[Transcribed page text]
--- START ---

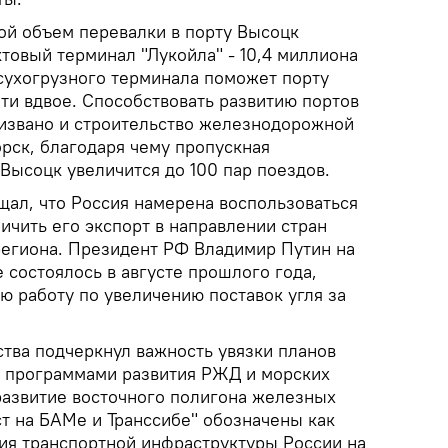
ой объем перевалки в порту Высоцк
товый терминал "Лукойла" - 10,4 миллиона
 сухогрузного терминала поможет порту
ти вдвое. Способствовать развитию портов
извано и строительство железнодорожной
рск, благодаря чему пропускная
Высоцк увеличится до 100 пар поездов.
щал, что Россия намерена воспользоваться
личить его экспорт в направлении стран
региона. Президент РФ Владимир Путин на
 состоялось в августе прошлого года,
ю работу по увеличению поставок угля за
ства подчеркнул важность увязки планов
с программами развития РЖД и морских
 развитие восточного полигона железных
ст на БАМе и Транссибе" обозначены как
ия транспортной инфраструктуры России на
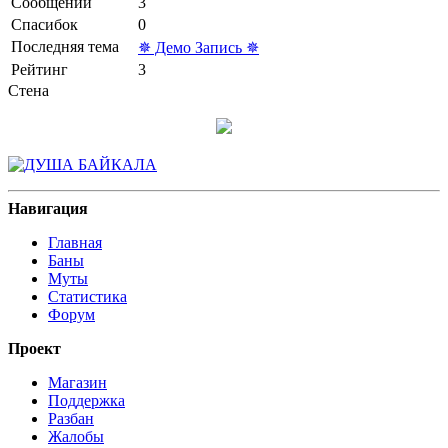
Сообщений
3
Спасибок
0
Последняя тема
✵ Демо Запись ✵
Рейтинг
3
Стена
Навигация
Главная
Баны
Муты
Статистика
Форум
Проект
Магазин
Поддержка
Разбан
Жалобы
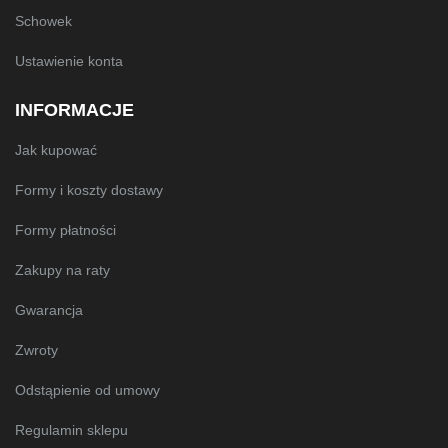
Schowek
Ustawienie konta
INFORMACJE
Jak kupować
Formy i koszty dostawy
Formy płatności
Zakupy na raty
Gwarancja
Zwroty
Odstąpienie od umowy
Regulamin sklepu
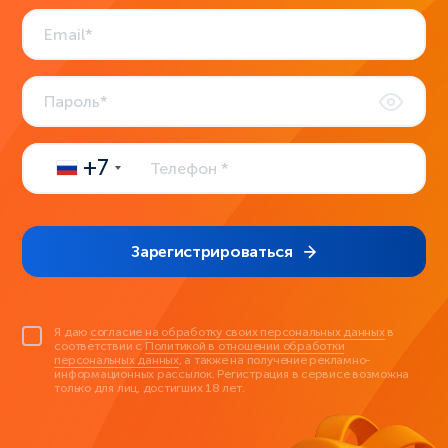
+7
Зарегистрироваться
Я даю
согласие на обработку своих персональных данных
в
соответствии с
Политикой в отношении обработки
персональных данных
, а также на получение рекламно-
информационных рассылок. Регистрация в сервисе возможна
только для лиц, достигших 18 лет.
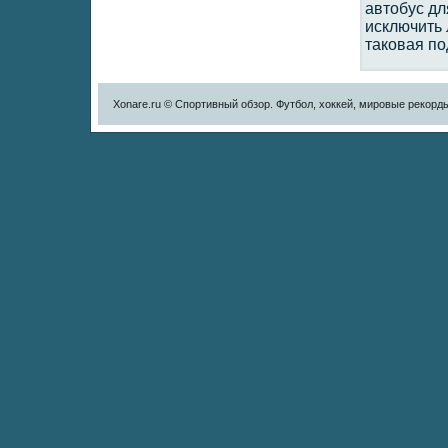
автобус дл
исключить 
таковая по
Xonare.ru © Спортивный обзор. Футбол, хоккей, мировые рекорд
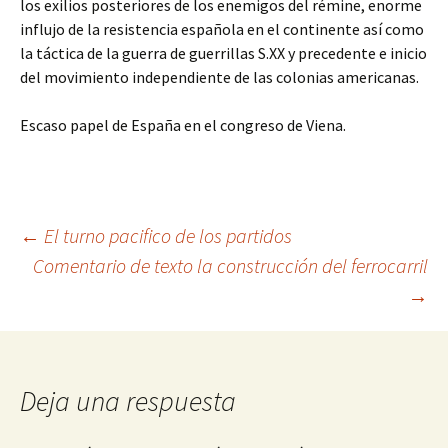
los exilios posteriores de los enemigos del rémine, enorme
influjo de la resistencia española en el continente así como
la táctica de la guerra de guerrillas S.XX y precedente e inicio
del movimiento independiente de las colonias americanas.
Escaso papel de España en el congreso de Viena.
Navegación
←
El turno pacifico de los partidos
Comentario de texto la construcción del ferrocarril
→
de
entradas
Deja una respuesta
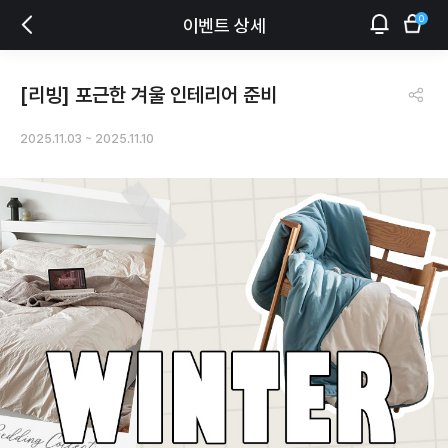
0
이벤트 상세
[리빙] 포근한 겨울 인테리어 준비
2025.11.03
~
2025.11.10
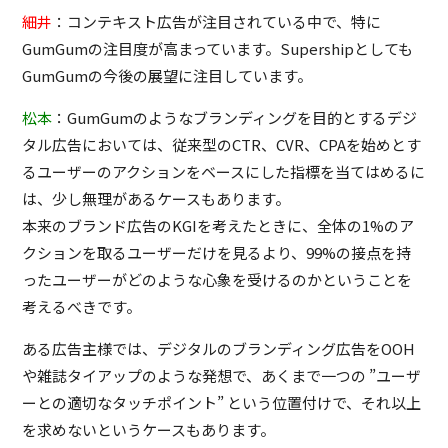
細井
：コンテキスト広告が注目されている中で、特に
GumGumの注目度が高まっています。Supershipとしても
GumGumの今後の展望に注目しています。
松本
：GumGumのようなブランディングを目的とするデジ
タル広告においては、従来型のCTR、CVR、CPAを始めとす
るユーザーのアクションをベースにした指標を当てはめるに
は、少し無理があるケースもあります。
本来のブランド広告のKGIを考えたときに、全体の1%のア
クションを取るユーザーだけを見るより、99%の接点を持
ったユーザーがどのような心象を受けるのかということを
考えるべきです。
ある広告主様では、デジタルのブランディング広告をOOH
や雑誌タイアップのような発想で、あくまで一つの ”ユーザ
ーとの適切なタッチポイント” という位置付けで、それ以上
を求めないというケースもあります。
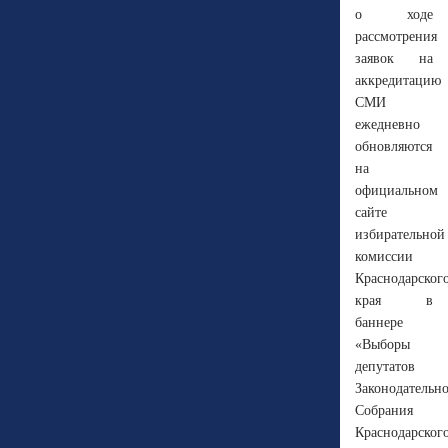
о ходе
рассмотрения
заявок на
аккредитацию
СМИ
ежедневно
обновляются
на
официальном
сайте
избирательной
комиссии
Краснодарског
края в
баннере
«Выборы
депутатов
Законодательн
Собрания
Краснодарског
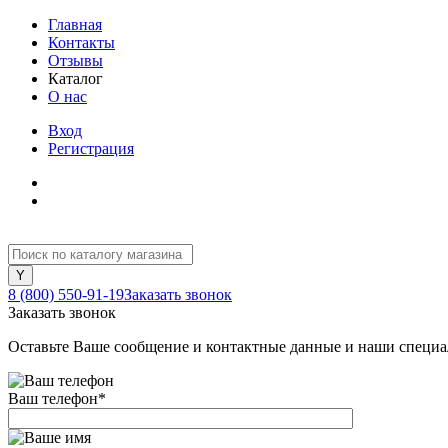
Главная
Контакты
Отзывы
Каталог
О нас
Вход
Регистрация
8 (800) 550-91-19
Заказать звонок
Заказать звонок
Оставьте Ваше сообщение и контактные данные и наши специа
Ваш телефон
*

--- END ---
--- START ---

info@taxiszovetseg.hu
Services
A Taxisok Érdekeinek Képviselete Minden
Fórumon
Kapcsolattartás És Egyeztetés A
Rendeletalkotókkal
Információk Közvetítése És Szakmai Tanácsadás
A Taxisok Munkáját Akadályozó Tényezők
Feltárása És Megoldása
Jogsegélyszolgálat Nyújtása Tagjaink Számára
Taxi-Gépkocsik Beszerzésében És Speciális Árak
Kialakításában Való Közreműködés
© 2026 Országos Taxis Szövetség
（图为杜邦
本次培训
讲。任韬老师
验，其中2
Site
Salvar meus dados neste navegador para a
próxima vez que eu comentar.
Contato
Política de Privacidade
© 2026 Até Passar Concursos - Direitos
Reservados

--- END ---
--- START ---

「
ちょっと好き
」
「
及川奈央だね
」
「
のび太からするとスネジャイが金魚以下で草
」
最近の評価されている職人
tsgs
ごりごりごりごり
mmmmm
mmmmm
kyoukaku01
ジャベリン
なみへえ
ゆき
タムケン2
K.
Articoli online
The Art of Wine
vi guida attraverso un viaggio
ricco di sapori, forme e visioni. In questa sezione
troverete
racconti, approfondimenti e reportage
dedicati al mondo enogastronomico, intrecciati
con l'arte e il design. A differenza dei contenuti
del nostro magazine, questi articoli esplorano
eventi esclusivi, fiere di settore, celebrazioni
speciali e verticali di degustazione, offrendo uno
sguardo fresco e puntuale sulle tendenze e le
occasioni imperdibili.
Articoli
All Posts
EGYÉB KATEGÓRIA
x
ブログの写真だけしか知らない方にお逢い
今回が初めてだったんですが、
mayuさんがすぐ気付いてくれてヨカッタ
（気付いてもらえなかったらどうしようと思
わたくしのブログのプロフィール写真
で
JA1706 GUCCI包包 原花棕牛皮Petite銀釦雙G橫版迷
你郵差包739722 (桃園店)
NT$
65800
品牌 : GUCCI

--- END ---

Work instruction: Render the part of the material that opens with the line containing "ой объем перевалки в порту Высоцк" and closes with the line containing "Regulamin sklepu" as a Markdown table with the columns Row and Text, one numbered row per line, leaving out blank lines and pictures.

Task answer:
| Row | Text |
|---|---|
| 1 | ой объем перевалки в порту Высоцк |
| 2 | товый терминал "Лукойла" - 10,4 миллиона |
| 3 |  сухогрузного терминала поможет порту |
| 4 | ти вдвое. Способствовать развитию портов |
| 5 | извано и строительство железнодорожной |
| 6 | рск, благодаря чему пропускная |
| 7 | Высоцк увеличится до 100 пар поездов. |
| 8 | щал, что Россия намерена воспользоваться |
| 9 | личить его экспорт в направлении стран |
| 10 | региона. Президент РФ Владимир Путин на |
| 11 |  состоялось в августе прошлого года, |
| 12 | ю работу по увеличению поставок угля за |
| 13 | ства подчеркнул важность увязки планов |
| 14 | с программами развития РЖД и морских |
| 15 |  развитие восточного полигона железных |
| 16 | ст на БАМе и Транссибе" обозначены как |
| 17 | ия транспортной инфраструктуры России на |
| 18 | Сообщений |
| 19 | 3 |
| 20 | Спасибок |
| 21 | 0 |
| 22 | Последняя тема |
| 23 | ✵ Демо Запись ✵ |
| 24 | Рейтинг |
| 25 | 3 |
| 26 | Стена |
| 27 | Навигация |
| 28 | Главная |
| 29 | Баны |
| 30 | Муты |
| 31 | Статистика |
| 32 | Форум |
| 33 | Проект |
| 34 | Магазин |
| 35 | Поддержка |
| 36 | Разбан |
| 37 | Жалобы |
| 38 | Schowek |
| 39 | Ustawienie konta |
| 40 | INFORMACJE |
| 41 | Jak kupować |
| 42 | Formy i koszty dostawy |
| 43 | Formy płatności |
| 44 | Zakupy na raty |
| 45 | Gwarancja |
| 46 | Zwroty |
| 47 | Odstąpienie od umowy |
| 48 | Regulamin sklepu |